▸ **TASK REQUIREMENTS**
Locate the word "Rendered" in the data below, then copy every line that holds it.

▸ **GIVEN INFORMATION**
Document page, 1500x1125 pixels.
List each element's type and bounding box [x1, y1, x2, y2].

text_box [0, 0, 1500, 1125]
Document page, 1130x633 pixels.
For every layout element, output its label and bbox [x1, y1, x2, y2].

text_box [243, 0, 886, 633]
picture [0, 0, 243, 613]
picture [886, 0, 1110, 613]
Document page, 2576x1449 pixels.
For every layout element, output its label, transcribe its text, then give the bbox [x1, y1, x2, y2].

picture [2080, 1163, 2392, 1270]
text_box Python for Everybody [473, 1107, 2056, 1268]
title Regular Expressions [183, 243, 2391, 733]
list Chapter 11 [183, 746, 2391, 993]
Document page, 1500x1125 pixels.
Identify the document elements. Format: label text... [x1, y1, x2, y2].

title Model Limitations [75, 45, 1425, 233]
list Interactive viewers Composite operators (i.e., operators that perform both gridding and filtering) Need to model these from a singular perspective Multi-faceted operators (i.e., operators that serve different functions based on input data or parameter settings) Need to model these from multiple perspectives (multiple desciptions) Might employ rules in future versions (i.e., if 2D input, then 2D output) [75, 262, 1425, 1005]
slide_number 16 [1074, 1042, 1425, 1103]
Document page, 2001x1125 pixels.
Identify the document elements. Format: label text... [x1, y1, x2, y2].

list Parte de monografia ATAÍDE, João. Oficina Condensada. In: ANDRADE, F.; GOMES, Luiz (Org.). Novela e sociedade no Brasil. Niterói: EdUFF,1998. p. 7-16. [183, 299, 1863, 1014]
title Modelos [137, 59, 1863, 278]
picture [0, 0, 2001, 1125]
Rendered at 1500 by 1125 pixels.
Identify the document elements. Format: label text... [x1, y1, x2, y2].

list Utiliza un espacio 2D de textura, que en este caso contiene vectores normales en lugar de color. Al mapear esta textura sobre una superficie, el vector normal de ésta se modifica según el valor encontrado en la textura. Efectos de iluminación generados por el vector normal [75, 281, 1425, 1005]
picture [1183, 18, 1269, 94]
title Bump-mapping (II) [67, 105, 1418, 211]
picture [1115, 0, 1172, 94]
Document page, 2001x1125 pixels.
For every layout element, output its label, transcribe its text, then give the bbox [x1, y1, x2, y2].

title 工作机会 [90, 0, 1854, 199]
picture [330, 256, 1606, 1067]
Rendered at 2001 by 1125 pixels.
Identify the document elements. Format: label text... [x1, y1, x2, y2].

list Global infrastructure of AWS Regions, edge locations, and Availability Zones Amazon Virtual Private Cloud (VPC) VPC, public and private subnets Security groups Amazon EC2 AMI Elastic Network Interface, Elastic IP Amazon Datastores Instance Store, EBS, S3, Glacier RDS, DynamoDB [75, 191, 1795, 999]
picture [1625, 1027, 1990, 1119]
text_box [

▸ **RESPONSE FOR THIS EXERCISE**
Rendered at 1500 by 1125 pixels.
Rendered at 2001 by 1125 pixels.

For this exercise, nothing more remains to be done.